* [Perintah 1]: Buat ringkasan teks tentang reformasi Polri dalam dua kalimat.
* [Perintah 2]: Lanjutkan tulisan tentang reformasi Polri mulai dari kalimat terakhirnya.

Kedua, memperkuat komunikasi publik. Kepolisian harus tampil terbuka, tidak defensif, dan mampu menjelaskan kebijakan serta tindakan secara jernih kepada masyarakat. Mematuhi implementasi UU nomor 14 Tahun 2008 tentang Keterbukaan Informasi Publik secara otomatis akan memperkuat transparansi secara menyeluruh. Komunikasi publik berperan untuk mempertajam hal-hal yang diperlukan untuk meningkatkan kepercayaan masyarakat.
Ketiga, membangun sistem pengawasan yang independen dan transparan memerlukan pelibatan aktif lembaga eksternal seperti Komnas HAM, Ombudsman, dan masyarakat sipil. Mereka harus diberi akses terhadap informasi, ruang partisipasi dalam investigasi, serta wewenang memberi rekomendasi. Keterbukaan ini akan memperkuat akuntabilitas Polri dan meningkatkan kepercayaan publik terhadap integritas serta profesionalisme institusi kepolisian.
Keempat, memperkuat pelatihan dan pendidikan kepolisian berbasis etik, empati, dan hak asasi manusia sangat penting untuk membentuk karakter humanis. Kurikulum harus menyentuh aspek moralitas secara mendalam, tidak hanya keterampilan teknis. Pendidikan ini akan menanamkan nilai integritas, kepekaan sosial, serta komitmen terhadap keadilan dan perlindungan terhadap hak-hak warga negara.
Kelima, mempercepat digitalisasi pelayanan publik dan sistem pelaporan penting untuk meningkatkan transparansi, efisiensi, dan responsifitas Polri. Masyarakat harus diberi akses yang mudah, cepat, dan aman dalam melaporkan pelanggaran, meminta perlindungan hukum, atau memantau proses penanganan kasus. Inovasi digital ini akan memperkuat kepercayaan publik serta mendorong keterlibatan aktif warga dalam penegakan hukum.
Kapolri saat ini tentu memiliki tanggung jawab besar untuk menjawab tantangan ini. Namun, publik juga perlu memahami bahwa perubahan institusional tidak bisa digantungkan pada satu orang. Diperlukan sinergi antara pimpinan, jajaran internal Polri, masyarakat, dan pemerintah agar reformasi berjalan sesuai arah yang diharapkan.

* [Data yang Diberikan]:
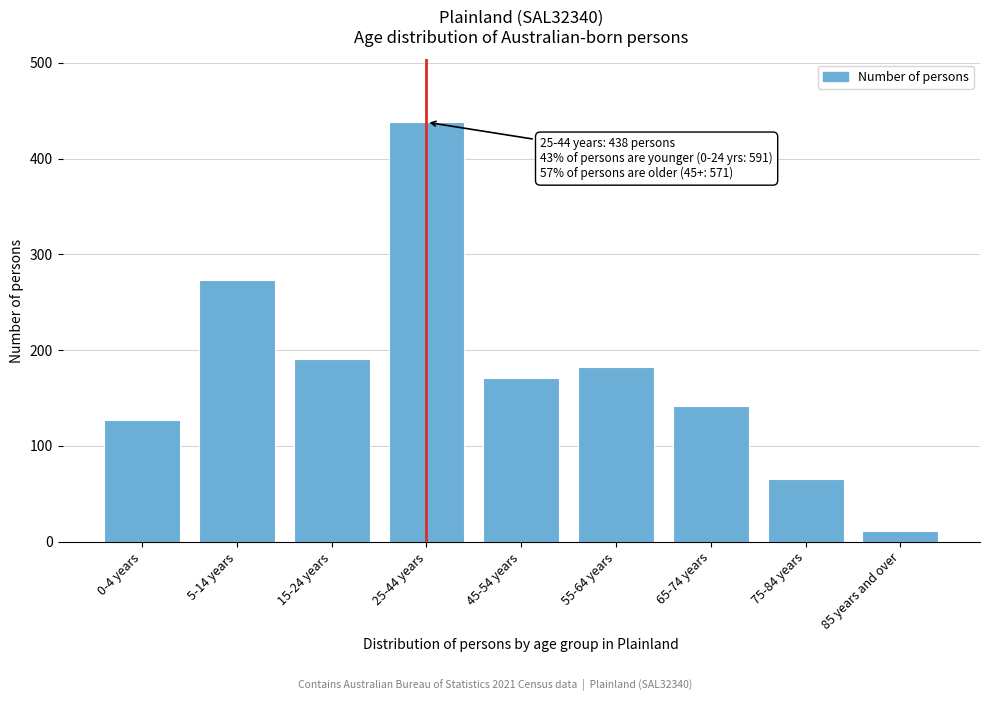

Reading left to right, what are all the values shown in this chart?

0-4 years=127	5-14 years=273	15-24 years=191	25-44 years=438	45-54 years=171	55-64 years=182	65-74 years=142	75-84 years=65	85 years and over=11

* [Jawaban Tertulis 1]: Polri perlu memperkuat komunikasi publik yang terbuka dan membangun pengawasan independen yang melibatkan Komnas HAM, Ombudsman, dan masyarakat sipil. Polri juga perlu memperkuat pendidikan berbasis etik dan hak asasi manusia serta mempercepat digitalisasi pelayanan dan pelaporan, sementara reformasi itu sendiri menuntut sinergi antara pimpinan, jajaran internal Polri, masyarakat, dan pemerintah, bukan hanya Kapolri.

* [Jawaban Tertulis 2]:
Apa yang dicapai Polri menemukan padanannya di tingkat global. Prof. Mahfud MD menyamakan Polri dengan Scotland Yard, kepolisian metropolitan London. Keduanya unggul dalam investigasi, profesionalisme, teknologi, serta mendorong reformasi, digitalisasi layanan, kerja sama internasional, dan pendekatan humanis dalam menjaga keamanan secara demokratis dan beretika.
Dalam demokrasi yang sehat, kritik terhadap institusi adalah bentuk kepedulian. Namun kritik yang konstruktif adalah yang mendorong perbaikan sistem, bukan yang berhenti pada kecaman personal. Reformasi Polri sejatinya adalah tanggung jawab bersama antara negara, aparat, dan masyarakat sipil.
Dengan arah kebijakan yang jelas, komitmen moral yang kuat, dan pengawasan publik yang aktif, institusi kepolisian Indonesia dapat berbenah menuju profesionalisme yang sejati: menjaga hukum, melindungi masyarakat, dan menegakkan keadilan dengan humanis.
Pada akhirnya, pendayagunaan segala kekuatan keamanan nasional disinergikan dengan semua komponen bangsa adalah kunci untuk menjaga stabilitas keamanan guna mencapai tujuan menjadi bangsa yang kuat dalam mewujudkan Indonesia Emas 2045.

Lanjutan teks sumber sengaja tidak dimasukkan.